Detention center project under consideration in Willacy County

June 26, 2008 - 5:55 PM

RAYMONDVILLE -- City officials are considering a proposal to build a 200-bed, $30 million detention center to hold illegal immigrant families.

Raymondville city commissioners sent a letter to U.S. Immigration and Customs Enforcement officials to support a plan to build the detention center, City Manager Eleazar Garcia said Wednesday.

"We haven't committed ourselves to anything yet, except we're interested and would like to know more about it," Garcia said.

Since the mid-1990s, Willacy County has built prisons and a detention center in the Raymondville industrial park.

Already located there are a 1,000-bed state prison, a 500-bed county prison, a 96-bed county jail and a 3,000-bed illegal immigrant detention center, the largest in the United States.

Michael Harling of Municipal Capital Markets Group in Dallas, which would help with the financing for the project, said the new facility would create 200 jobs.

Harling called the city to ask if officials would consider the project, Garcia said.

"They asked if the city would be supportive of putting it in the industrial park," the city manager said.

The city would sell bonds to fund construction of the project, Harling said.
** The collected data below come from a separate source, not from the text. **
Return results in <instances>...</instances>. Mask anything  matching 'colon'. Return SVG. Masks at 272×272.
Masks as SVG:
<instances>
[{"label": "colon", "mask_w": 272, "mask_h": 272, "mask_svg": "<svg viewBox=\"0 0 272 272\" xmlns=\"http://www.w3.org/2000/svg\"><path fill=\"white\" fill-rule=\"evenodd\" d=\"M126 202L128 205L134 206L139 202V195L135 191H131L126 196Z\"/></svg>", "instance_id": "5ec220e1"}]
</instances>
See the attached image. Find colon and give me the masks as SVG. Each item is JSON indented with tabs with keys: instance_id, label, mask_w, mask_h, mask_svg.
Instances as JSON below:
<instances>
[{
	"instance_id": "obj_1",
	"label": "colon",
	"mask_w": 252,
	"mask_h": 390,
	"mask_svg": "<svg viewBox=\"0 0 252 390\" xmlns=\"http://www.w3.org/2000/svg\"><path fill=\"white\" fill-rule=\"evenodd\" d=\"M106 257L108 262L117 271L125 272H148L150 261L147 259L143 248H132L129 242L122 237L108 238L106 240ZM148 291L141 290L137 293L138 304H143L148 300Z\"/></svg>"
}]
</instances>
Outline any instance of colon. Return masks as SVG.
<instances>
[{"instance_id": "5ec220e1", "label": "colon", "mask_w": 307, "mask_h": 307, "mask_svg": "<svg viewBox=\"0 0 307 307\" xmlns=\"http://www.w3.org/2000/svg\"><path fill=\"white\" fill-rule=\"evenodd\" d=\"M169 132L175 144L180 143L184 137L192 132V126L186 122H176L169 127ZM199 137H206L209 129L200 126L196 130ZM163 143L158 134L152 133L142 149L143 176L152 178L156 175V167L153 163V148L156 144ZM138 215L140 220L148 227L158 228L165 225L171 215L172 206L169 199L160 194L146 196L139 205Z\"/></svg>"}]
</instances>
Federal revenue derived from holding illegal immigrants would pay off the bonds.

Garcia said the facility would allow illegal immigrant parents to be housed with their children.

Harling made a point of saying "it's not a detention center. ... It's a facility for holding families, for holding people who have not committed crimes."

ICE has proposed building as many as three 200-bed "non-criminal family residential" centers across the nation to hold illegal immigrant families, according to information provided by Nina Pruneda, the agency's spokeswoman in San Antonio.

Each would use "minimum security for juveniles and their families in a safe and secure environment while in the custody of ICE," an agency document states.

Municipal Capital Markets Group has worked with developers to build the county prison, the county jail and the existing detention center.